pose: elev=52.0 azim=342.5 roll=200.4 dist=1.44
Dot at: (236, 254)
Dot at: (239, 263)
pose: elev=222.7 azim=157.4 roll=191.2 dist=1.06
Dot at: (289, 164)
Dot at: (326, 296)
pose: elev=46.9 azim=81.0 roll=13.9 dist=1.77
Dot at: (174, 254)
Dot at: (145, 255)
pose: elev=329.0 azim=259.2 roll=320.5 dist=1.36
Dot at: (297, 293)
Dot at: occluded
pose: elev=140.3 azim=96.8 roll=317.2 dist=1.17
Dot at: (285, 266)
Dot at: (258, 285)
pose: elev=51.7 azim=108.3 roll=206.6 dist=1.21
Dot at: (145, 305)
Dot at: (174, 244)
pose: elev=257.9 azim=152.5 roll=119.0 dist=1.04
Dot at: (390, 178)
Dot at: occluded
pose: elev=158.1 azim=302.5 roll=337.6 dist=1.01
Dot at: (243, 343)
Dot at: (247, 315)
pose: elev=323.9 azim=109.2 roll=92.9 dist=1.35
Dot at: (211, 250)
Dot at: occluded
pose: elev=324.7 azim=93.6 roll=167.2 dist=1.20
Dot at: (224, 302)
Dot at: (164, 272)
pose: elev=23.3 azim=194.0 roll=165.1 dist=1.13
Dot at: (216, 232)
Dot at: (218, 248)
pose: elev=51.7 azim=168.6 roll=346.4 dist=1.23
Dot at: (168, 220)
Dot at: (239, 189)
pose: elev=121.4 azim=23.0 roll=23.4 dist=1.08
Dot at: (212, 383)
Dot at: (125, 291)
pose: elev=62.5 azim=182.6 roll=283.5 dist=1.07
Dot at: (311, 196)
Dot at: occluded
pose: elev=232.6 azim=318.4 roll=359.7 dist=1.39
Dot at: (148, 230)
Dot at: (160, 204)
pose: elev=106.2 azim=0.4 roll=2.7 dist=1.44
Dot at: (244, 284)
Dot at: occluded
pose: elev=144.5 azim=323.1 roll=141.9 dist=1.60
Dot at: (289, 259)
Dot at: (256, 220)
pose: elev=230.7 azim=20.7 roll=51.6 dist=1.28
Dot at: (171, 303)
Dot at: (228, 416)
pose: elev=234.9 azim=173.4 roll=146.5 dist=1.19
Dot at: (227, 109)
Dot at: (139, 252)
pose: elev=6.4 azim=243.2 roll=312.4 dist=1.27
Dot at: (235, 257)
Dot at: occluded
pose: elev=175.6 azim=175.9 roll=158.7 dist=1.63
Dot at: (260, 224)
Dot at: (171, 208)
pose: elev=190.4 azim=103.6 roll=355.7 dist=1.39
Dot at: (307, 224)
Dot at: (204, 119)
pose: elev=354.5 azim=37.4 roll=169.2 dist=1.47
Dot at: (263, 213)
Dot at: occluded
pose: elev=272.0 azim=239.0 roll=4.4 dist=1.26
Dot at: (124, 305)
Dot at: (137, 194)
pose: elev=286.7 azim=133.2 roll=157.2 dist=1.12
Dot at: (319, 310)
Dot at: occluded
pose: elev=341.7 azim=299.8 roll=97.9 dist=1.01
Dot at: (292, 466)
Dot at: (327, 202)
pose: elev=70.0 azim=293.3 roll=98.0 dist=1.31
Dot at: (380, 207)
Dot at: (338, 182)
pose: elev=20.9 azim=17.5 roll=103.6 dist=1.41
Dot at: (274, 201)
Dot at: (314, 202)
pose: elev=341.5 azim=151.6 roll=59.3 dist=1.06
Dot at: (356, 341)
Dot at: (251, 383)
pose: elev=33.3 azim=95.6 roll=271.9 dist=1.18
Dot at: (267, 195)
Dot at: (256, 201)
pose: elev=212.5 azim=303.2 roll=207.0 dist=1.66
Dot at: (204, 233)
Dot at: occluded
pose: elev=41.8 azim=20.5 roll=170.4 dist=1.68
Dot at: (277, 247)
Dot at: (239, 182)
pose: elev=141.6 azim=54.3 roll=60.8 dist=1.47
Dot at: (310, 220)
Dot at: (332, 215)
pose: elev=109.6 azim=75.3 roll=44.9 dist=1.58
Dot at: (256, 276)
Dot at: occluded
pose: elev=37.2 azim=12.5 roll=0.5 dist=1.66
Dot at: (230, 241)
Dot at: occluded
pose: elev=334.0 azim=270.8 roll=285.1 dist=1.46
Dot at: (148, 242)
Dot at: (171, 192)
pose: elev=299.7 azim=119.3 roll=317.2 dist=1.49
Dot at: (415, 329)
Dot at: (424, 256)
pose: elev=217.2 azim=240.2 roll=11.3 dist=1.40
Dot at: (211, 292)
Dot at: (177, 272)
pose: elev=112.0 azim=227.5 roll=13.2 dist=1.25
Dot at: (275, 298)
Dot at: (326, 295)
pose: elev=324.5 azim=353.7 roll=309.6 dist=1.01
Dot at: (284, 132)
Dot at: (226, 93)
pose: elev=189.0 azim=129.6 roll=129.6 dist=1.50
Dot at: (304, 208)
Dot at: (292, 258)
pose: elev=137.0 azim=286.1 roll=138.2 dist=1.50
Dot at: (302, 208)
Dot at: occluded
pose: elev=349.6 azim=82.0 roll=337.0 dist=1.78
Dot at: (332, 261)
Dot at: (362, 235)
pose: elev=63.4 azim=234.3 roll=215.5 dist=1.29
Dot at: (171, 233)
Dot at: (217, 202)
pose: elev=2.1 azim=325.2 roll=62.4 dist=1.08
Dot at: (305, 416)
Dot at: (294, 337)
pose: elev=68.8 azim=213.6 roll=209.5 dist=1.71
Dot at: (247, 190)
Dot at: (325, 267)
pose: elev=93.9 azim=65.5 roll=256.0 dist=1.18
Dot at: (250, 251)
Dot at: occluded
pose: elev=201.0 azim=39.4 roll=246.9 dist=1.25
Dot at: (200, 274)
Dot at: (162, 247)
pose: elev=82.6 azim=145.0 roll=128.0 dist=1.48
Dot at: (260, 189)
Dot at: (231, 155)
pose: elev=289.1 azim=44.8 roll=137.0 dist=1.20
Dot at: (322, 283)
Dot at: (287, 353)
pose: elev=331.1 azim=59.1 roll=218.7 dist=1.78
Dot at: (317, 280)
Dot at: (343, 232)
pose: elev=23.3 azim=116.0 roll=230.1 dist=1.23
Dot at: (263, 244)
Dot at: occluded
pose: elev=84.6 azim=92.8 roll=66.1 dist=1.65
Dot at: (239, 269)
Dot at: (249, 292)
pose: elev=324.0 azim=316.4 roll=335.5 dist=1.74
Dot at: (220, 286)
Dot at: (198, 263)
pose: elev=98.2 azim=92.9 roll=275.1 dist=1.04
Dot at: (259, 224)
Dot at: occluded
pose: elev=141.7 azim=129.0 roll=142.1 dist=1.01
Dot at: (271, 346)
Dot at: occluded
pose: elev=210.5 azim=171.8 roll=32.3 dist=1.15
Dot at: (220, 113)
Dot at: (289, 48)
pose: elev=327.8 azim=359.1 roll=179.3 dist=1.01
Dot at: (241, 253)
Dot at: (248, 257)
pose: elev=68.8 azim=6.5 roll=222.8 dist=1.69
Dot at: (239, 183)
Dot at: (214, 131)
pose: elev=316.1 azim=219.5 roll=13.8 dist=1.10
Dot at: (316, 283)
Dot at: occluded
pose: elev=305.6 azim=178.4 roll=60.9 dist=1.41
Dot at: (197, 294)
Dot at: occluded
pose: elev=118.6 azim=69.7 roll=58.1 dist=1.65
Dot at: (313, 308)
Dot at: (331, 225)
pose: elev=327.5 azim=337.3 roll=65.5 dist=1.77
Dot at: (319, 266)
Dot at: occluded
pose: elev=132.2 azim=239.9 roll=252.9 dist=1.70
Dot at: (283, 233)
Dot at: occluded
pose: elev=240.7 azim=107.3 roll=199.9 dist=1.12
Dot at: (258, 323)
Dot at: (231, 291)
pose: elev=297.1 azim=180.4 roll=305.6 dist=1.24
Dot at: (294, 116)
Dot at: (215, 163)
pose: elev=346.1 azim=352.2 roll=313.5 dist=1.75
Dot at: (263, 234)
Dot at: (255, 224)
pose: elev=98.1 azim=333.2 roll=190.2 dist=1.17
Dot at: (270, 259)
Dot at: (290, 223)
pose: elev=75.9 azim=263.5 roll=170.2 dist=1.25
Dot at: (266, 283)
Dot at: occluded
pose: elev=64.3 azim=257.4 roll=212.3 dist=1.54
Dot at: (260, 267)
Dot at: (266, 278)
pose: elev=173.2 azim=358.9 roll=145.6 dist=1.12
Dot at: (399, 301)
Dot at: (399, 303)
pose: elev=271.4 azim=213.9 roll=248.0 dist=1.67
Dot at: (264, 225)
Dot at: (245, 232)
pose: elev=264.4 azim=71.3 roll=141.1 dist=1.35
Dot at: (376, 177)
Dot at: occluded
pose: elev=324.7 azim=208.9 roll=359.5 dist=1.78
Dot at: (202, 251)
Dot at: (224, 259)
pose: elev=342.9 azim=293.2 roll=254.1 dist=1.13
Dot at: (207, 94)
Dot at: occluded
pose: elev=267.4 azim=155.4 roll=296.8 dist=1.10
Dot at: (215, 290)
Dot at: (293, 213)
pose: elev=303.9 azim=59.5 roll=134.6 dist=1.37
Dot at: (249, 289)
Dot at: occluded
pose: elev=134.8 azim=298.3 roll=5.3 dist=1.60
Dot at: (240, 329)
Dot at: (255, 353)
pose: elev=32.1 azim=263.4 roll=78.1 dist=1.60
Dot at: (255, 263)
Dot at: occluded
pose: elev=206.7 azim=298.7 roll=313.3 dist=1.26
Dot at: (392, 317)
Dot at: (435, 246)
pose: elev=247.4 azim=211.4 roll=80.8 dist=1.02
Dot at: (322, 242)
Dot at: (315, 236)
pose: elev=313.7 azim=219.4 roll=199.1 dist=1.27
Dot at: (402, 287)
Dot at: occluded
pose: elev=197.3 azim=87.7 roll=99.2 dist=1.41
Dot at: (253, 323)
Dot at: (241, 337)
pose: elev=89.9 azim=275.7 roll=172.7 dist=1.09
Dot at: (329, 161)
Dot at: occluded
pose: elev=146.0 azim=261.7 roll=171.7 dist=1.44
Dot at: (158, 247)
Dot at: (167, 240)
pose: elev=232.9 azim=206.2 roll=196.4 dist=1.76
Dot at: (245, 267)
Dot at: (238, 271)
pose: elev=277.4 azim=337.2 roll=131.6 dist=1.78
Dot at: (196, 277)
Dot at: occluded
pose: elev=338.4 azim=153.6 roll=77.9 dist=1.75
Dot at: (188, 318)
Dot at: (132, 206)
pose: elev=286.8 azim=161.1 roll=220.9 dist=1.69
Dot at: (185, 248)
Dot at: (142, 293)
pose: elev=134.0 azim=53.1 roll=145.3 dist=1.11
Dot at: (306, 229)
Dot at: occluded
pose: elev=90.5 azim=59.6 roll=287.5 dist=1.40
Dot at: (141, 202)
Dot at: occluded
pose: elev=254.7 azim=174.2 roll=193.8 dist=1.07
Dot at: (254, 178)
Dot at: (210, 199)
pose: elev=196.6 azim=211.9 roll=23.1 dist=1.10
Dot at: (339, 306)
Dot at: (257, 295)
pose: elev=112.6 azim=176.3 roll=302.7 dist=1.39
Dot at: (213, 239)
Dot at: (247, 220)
::::::::
Rewrite only the records from the line with "pose: elev=51.7 azim=108.3" up to and including the line with "Dot at: (228, 416)", replacing "dist" with "distance" and leaving everything else unchanged.

pose: elev=51.7 azim=108.3 roll=206.6 distance=1.21
Dot at: (145, 305)
Dot at: (174, 244)
pose: elev=257.9 azim=152.5 roll=119.0 distance=1.04
Dot at: (390, 178)
Dot at: occluded
pose: elev=158.1 azim=302.5 roll=337.6 distance=1.01
Dot at: (243, 343)
Dot at: (247, 315)
pose: elev=323.9 azim=109.2 roll=92.9 distance=1.35
Dot at: (211, 250)
Dot at: occluded
pose: elev=324.7 azim=93.6 roll=167.2 distance=1.20
Dot at: (224, 302)
Dot at: (164, 272)
pose: elev=23.3 azim=194.0 roll=165.1 distance=1.13
Dot at: (216, 232)
Dot at: (218, 248)
pose: elev=51.7 azim=168.6 roll=346.4 distance=1.23
Dot at: (168, 220)
Dot at: (239, 189)
pose: elev=121.4 azim=23.0 roll=23.4 distance=1.08
Dot at: (212, 383)
Dot at: (125, 291)
pose: elev=62.5 azim=182.6 roll=283.5 distance=1.07
Dot at: (311, 196)
Dot at: occluded
pose: elev=232.6 azim=318.4 roll=359.7 distance=1.39
Dot at: (148, 230)
Dot at: (160, 204)
pose: elev=106.2 azim=0.4 roll=2.7 distance=1.44
Dot at: (244, 284)
Dot at: occluded
pose: elev=144.5 azim=323.1 roll=141.9 distance=1.60
Dot at: (289, 259)
Dot at: (256, 220)
pose: elev=230.7 azim=20.7 roll=51.6 distance=1.28
Dot at: (171, 303)
Dot at: (228, 416)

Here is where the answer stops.